Scottish Resources Edinburgh and Climate Launchpad Estonia
Exciting times in October for Aurora, being at part of Zero Waste Exhibition at Scottish Resources 2016 with another 2 circular economy businesses, with Iain Gulland, Chief Executive at Zero Waste Scotland and Roseanna Cunningham the Minister of the Environment, Land Reform and Climate Change (who is now growing our mushrooms)
Then immediately afterwards we found ourselves rushing to the airport heading to Estonia for the Climate Launchpad Competition 2016 as per being one of the three Scottish winner teams of 2016 edition.
Confronted with the implacable details of today’s climate science, we draw comfort as best we may from the thinnest of thin pickings.
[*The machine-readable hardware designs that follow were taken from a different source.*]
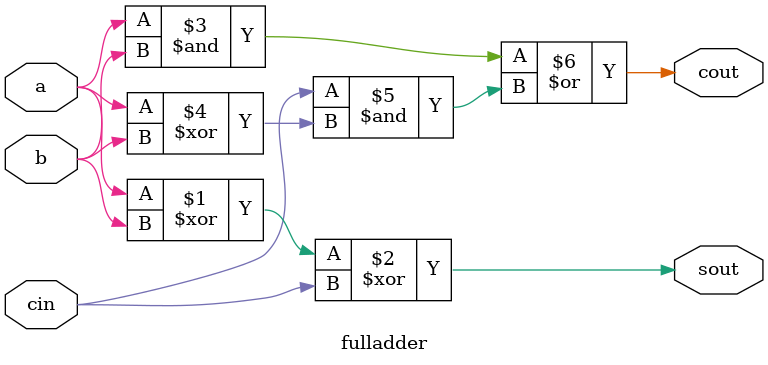
<source format=v>
`timescale 1ns / 1ps


module fulladder(
input a,b,cin, 
output sout,cout 
); 
assign sout=a^b^cin; 
assign cout=(a&b)| cin&(a^b);
    
endmodule

</source>
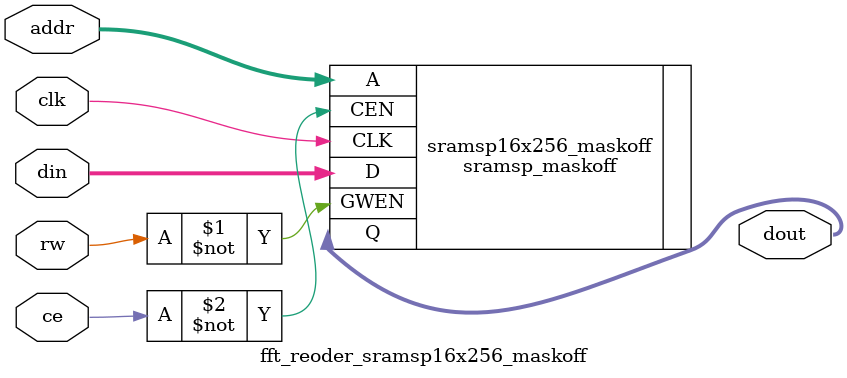
<source format=v>


module fft_reoder_sramsp16x256_maskoff (
  input clk,
  input ce,
  input rw,
  input [7:0] addr,
  input [15:0] din,
  output reg [15:0] dout
);

`ifdef TSMC_N28HPC

  sramsp16x256_tsmc28hpc sramsp16x256_maskoff (
    .CLK  (clk  ),
    .CEB  (~ce  ),
    .WEB  (~rw  ),
    .A    (addr ),
    .D    (din  ),
    .Q    (dout )
  );

`else

  sramsp_maskoff #(
    .DATA_WIDTH(16),
    .ADDR_WIDTH(8)
  ) sramsp16x256_maskoff  (
    .CLK      (clk ),
    .GWEN     (~rw ),
    .CEN      (~ce ),
    .A        (addr),
    .D        (din ),
    .Q        (dout)
  );

`endif

endmodule

</source>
The Scottish Resources Conference and the Climate Launchpad have accelerated decarbonisation trajectories for a part of our society, driven by more and more disruptive innovation, realistic carbon pricing and an end to all subsidies for fossil fuels, are politically complex. There will be surely winners and losers resulting from all of those changes.
As a matter of fact that’s where the idea of the Third Industrial Revolution comes into it — not just because of his analysis of the convergence between all things digital, all things connectible and all things renewable, but because it’s exciting. People aren’t going to be dragged reluctantly into tomorrow’s low-carbon economy, looking back mournfully over their shoulder at the familiar world they’re leaving behind. It has to be a world that is so enticing, so technologically cutting-edge and so affordable that they will want to be at the front of the queue, demanding that they too should enjoy the benefits of a sustainable world.
That’s particularly true of today’s young innovators, who have been the protagonist of all the Climate Change Innovations we have seen at the Climate Launchpad 2016 in Estonia. We were in fact one of the oldest teams: my business partner and I are respectively 50 and 44 years old, and even banging the walls about sustainability for about 40 years between the two of us we never seen such an exciting time for world change opportunity.
These youngsters know that the world we’re currently heading towards, on a business-as-usual basis, is going to be dumped soon hopefully. It surely will be shaped by debt and endless austerity, by accelerating climate change and collapsing ecosystems. What millennials ever heard from politicians was that there was no alternative but to grind on and on with today’s failed model of planet-trashing progress.
Everything that lies behind the this opportunity of a shifting economy model for our society, with its emphasis on high tech, information technology, personal aspiration, better services, collaborative consumption, the circular, sharing economies and so on, speak to a different part of the human spirit, with a message that is much more compelling than the old “we’ve got to do this, otherwise we’re all f...” narrative. It’s in this spirit that several dozen of the world’s largest companies have set out to appeal through the Climate Launchpad collective platform, celebrating the power of innovation and brilliant entrepreneurs seeking to bring this world alive. It’s all about more sustainable ways of meeting people’s needs and fulfilling their hopes and dreams — without ever mentioning the word sustainability.